Dictée Bolé
This weekend, I took part in a quintessentially French way of spending a fun Saturday afternoon. As part of the Language Week, a local association had organized a Grand Dictation in order to promote language awareness among schoolchildren and adults. In the morning, the schoolkids had their dictation, and in the afternoon, it was the adults' turn.
150 people sat in the University Centre's amphitheatre - there's only one university in Mayotte, which covers French, law, maths and sport - and listened to a dictation written by a retired French teacher who had been working in Mayotte. It was read by a lecturer from the university, and simultaneously broadcast on the radio for those who wished to do the dictation at home, in the manner of Bernard Pivot's dictations which are televised for that same purpose. They then wrote it down as carefully as possible over the following hour. It wasn't a difficult text, but it was extremely long and it comprised a good few words that the contestants didn't know. Some were competing to see if they could do it, others were very proud of their level of French and wanted to check that, and everybody wanted to win the airplane tickets to Madagascar that were on offer.

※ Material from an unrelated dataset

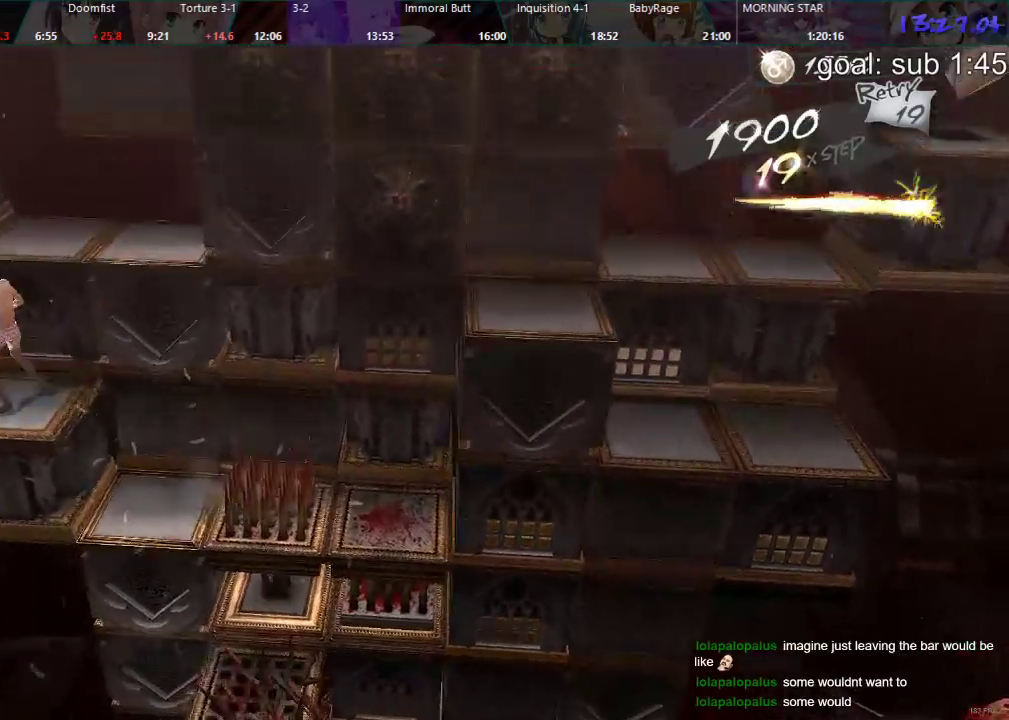
{"buttons": [], "left_stick": "center", "right_stick": "center", "events": [[400, "DPAD_DOWN", "up"]]}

I was roped in to mark the dictation that afternoon. (Got there an hour late, actually, as the gate to my block of flats had decided not to bother opening that afternoon, effectively blocking all vehicle entries and exits... well, at least I met a few neighbours!) Ten of us had a short meeting where we discussed how many points to take off for this mistake or that mistake, realized the correction text had a mistake in it and started off by correcting the correction text. We were then given something to eat and went into the dictation room to distract the participants by taking photos. A couple of French teachers from my school actually did the dictation, then came backstage to mark it with us.
The best paper had four mistakes (out of about five pages' worth of text), the worst had 118 (and that's being lenient). My favourite mistake actually cropped up in two different papers. The text had the words "le frère d'Honoré de Balzac" (Honoré de Balzac's brother) in it, and the person had written "le frère demeuré de Balzak" (Balzak's retarded brother). We had a good giggle at that one.
This paper just says: "Sorry. Yours sincerely."